▸ Request: Rewrite all of the records with "graph" substituted for every "chart", keeping everything else unchanged, and leave out the pictures.

▸ Source information:

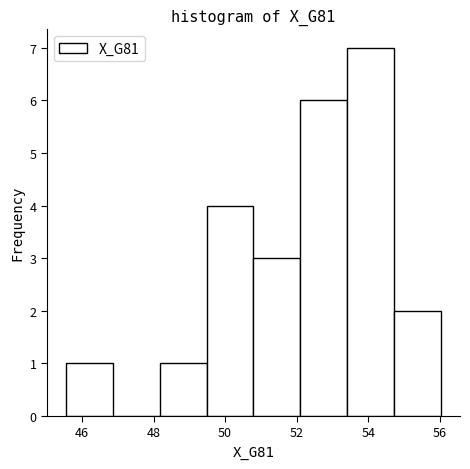

Reading left to right, transcribe this chart: for each bar, give the range it covers on the x-axis and its height. Neither the bar edges nor the heights are printed on the chart, so give them approximately, as read against the axes.

45.6 to 46.8: 1
46.8 to 48.2: 0
48.2 to 49.4: 1
49.4 to 50.8: 4
50.8 to 52.2: 3
52.2 to 53.4: 6
53.4 to 54.8: 7
54.8 to 56.0: 2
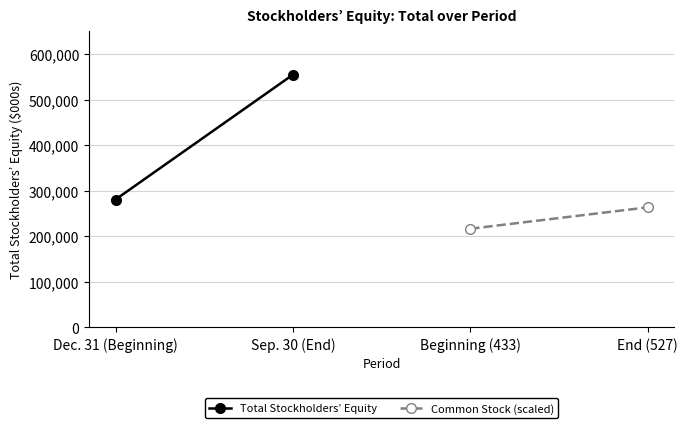

Reading left to right, transcribe all the data shown in this chart.

Total Stockholders’ Equity: 280644	554504
Common Stock (scaled): 216500	263500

▸ Response below:
Reading left to right, transcribe this graph: for each bar, give the range it covers on the x-axis and its height. Neither the bar edges nor the heights are printed on the graph, so give them approximately, as read against the axes.

45.6 to 46.8: 1
46.8 to 48.2: 0
48.2 to 49.4: 1
49.4 to 50.8: 4
50.8 to 52.2: 3
52.2 to 53.4: 6
53.4 to 54.8: 7
54.8 to 56.0: 2

Reading left to right, transcribe all the data shown in this graph.

Total Stockholders’ Equity: 280644	554504
Common Stock (scaled): 216500	263500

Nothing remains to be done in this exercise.